The Final Victim(82)



Gilbert never knew about the journals-or about the gun.

How proud Eleanore was to have service for sixteen.

She even threw a couple of dinner parties back when she and Gilbert were first married.

In fact, that's how Eleanore met Jonathan Barrow in the first place, beginning the downward spiral that eventually ended in her death.

But, of course, nobody knows about that. Nobody alive today, other than Jeanne, can truly appreciate the peculiar manner in which history tends to repeat itself, generation after generation, at Oakgate.

Jeanne doesn't believe in coincidences, however. There are reasons for what happened to Eleanore, just as there were reasons for what happened to her own mother…

And what is soon to befall yet another Remington woman who lives under the old plantation's dormered roof.

'Jeanne?" Melanie asks, hovering at her elbow. "Aren't you hungry?"

She is. She's famished. She picks up her fork and knife, relishing their pleasant weight in her grasp. She notices that Melanie has also provided her with a cloth napkin this evening, and a pair of salt-and-pepper shakers she remembers her mother using years ago.

After taking a predictably disappointing bite of the turkey, Jeanne moves the plate around, checking beneath the rim.

"What's the matter, Jeanne?" the nurse asks, hovering at her elbow. "What are you looking for?"

"A spoon… I need it for mashed potatoes, and the gravy…" She doesn't want to waste a drop-especially since there's barely enough to cover the rubbery turkey in the first place.

"Oh, no problem. I'll go back down and get one for you. Is there anything else you need?"

Yes, Jeanne thinks glumly, staring at the dismal meal, but not yet. Not tonight.

Soon, though, very soon.

Charlotte slips out from beneath Royce's arm and crosses the parlor to the mantel, where Grandaddy's radio has sat mute for weeks now.

It'll be good to have music in this house again, Charlotte thinks as she reaches for the dial. Maybe I'll even leave it tuned to the Oldies station.

She turns the knob with a click, but nothing happens. Not even a burst of static.

Oh-the volume must have been turned all the way down. She twists the dial all the way around clockwise, but the radio remains silent.

Ah, Nydia must have accidentally unplugged it while she was winding the clock.

Charlotte follows the dangling cord, but finds that it's still plugged into the outlet on the wall beside the mantel.

'That's odd," she says softly.

"Hmmm?" Royce asks, stirring on the couch behind her.

"Nothing, it's just… Grandaddy's radio doesn't work anymore for some reason."

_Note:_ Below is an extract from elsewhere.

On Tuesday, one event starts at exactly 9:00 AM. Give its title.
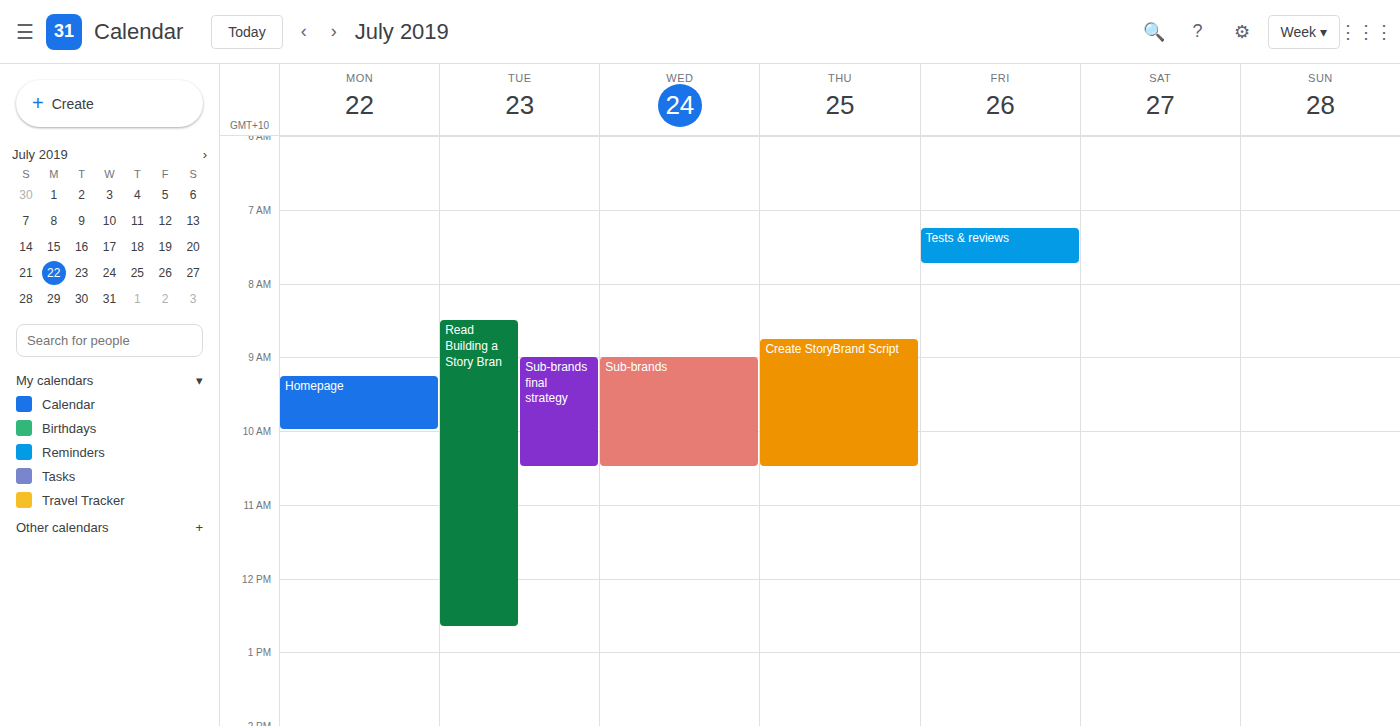
"Sub-brands final strategy"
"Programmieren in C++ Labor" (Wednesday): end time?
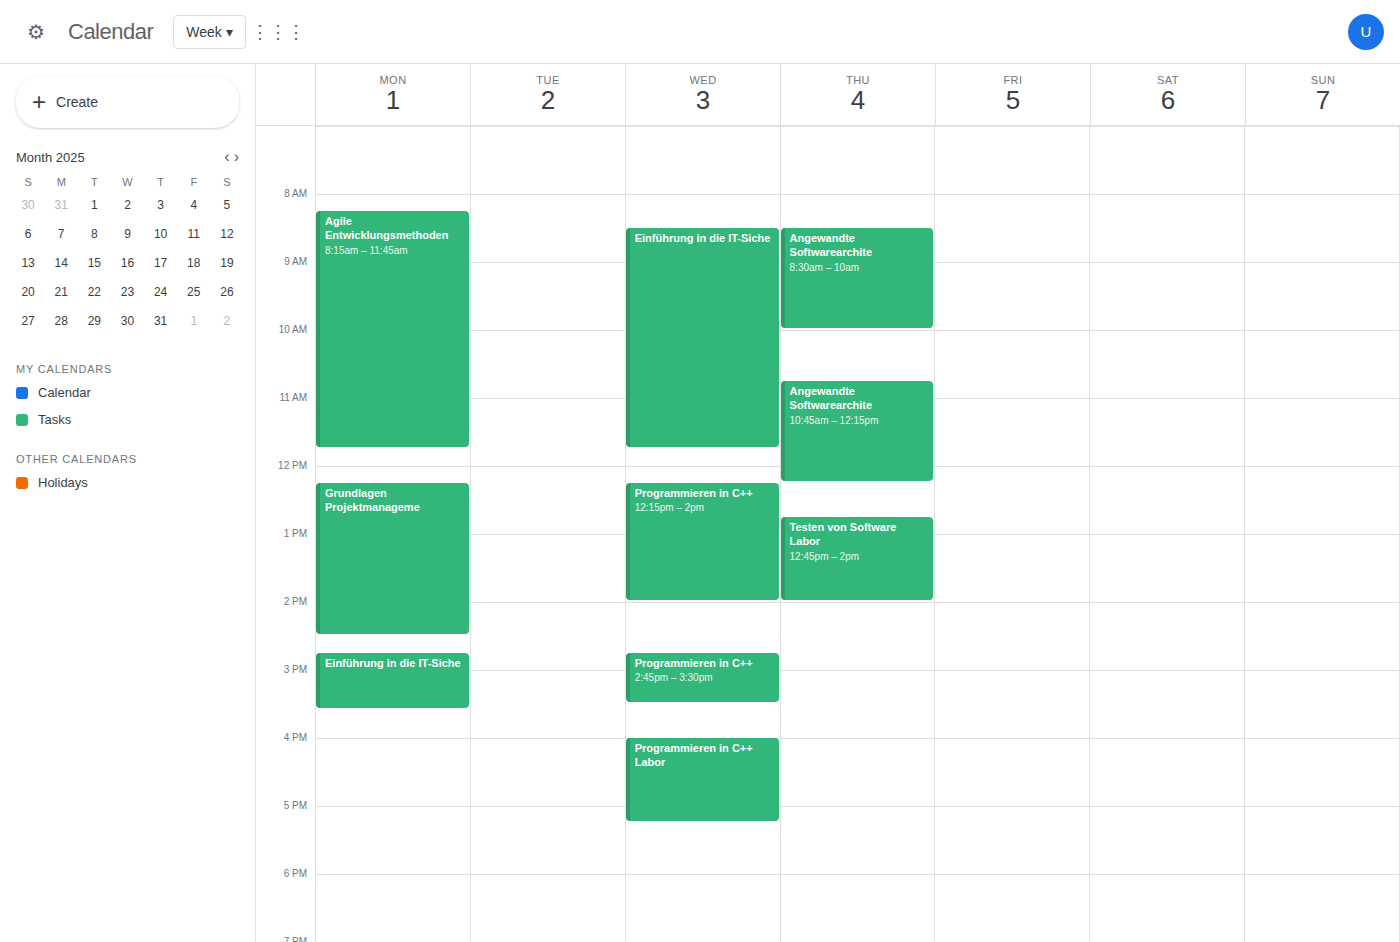
5:15 PM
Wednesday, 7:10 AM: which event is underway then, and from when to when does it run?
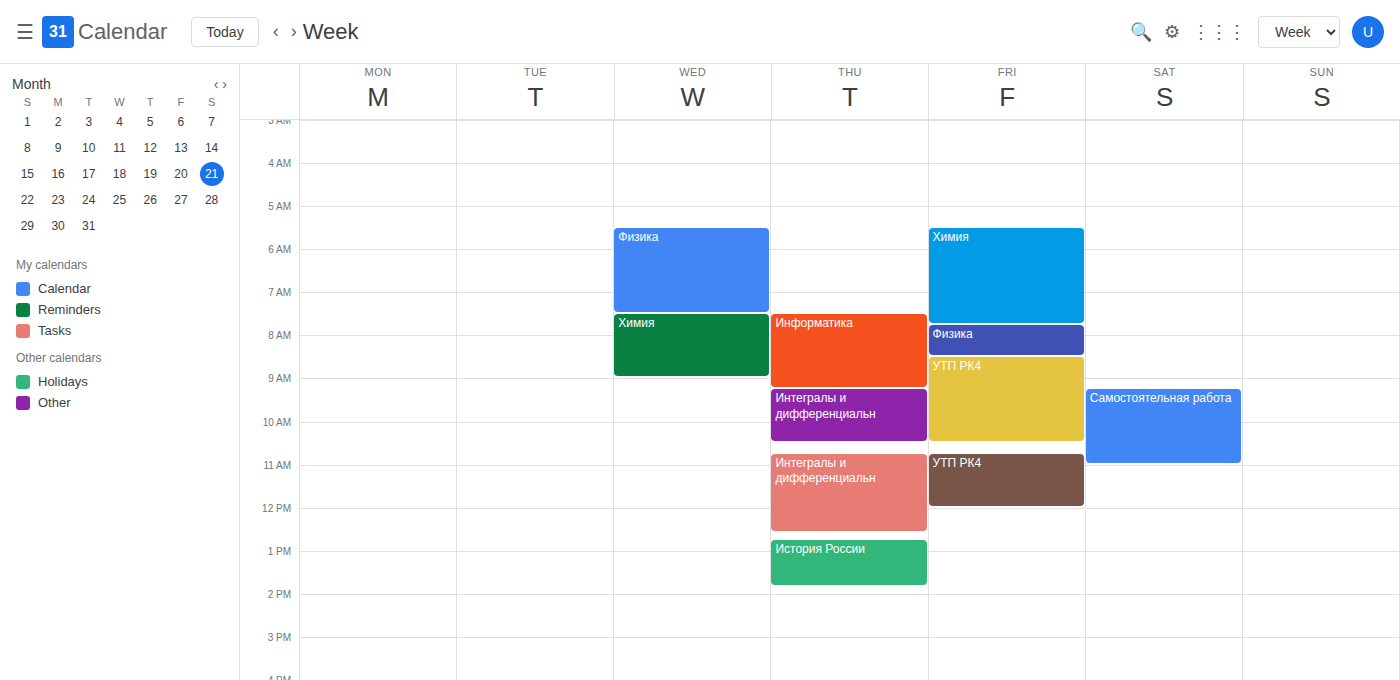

"It's old," he murmurs. "Must be broken."

"First the elevator, and now this. After all these years. I'm going to have it fixed." 'The elevator?"

The radio," she decides aloud. "Aimee already called the elevator guy. He's coming next week. I'll take the radio to Mr. Goldberg."

"Who's he? The radio guy?" Royce looks amused.

"Pretty much. He has the little repair shop down by the canal-he tinkered with Grandaddy's television last winter and got it running again. I have to go down to the South Shore tomorrow or Sunday, anyway, to pick up some things at the supermarket."

"Why do you have to go running all the way down there? Let Nydia do the shopping."

Normally she does, but she wants to pick up the ingredients for the complicated French seafood dish she cooked for Royce back when they were first married and she had vowed to become more domestic.

He loved it, and she'd promised him she'd make it every week.

Has she bothered with it since?

Urn, no you haven't. So much for Super Wife.

Royce never really seems to mind that she rarely cooks, but it will be nice to surprise him with dinner tomorrow night.

And she'll get a chance to get the radio fixed.

Hearing a footfall beyond the parlor door, she looks up expectantly, expecting Aimee to return, or maybe even Lianna, who has yet to come down and greet her stepfather. Charlotte realizes she must be upstairs getting ready for her dinner out with Vince, but it would be nice if she spared a few minutes to see Royce before she leaves.

But nobody emerges from the next room.

Frowning, Charlotte calls, "Lianna? Is that you?"

The only reply is a creaking floorboard.

Irritated, Charlotte crosses to the French doors, which Aimee left ajar, and peeks into the larger parlor.

It's deserted, but she glimpses a shadow disappearing around the corner into the hall beyond.

"Lianna!" she calls.

No reply.

"Lianna?"

She hurries to the door, and finds the hall deserted as well.

A moment later, Nydia appears in the doorway leading toward the back of the house. "Is something wrong, Mrs. Maitland?'

Frowning, Charlotte asks, "Have you seen Lianna in the last few seconds? Or anyone?"

"I haven't seen her, but I did knock on her door and tell her that her father is here waiting for her. I sent him into the parlor to wait."

"Well, he isn't there."

"Maybe they left."

"She better not have left without letting me know," Charlotte says, and strides quickly to the window to see whether Vince's car is still here.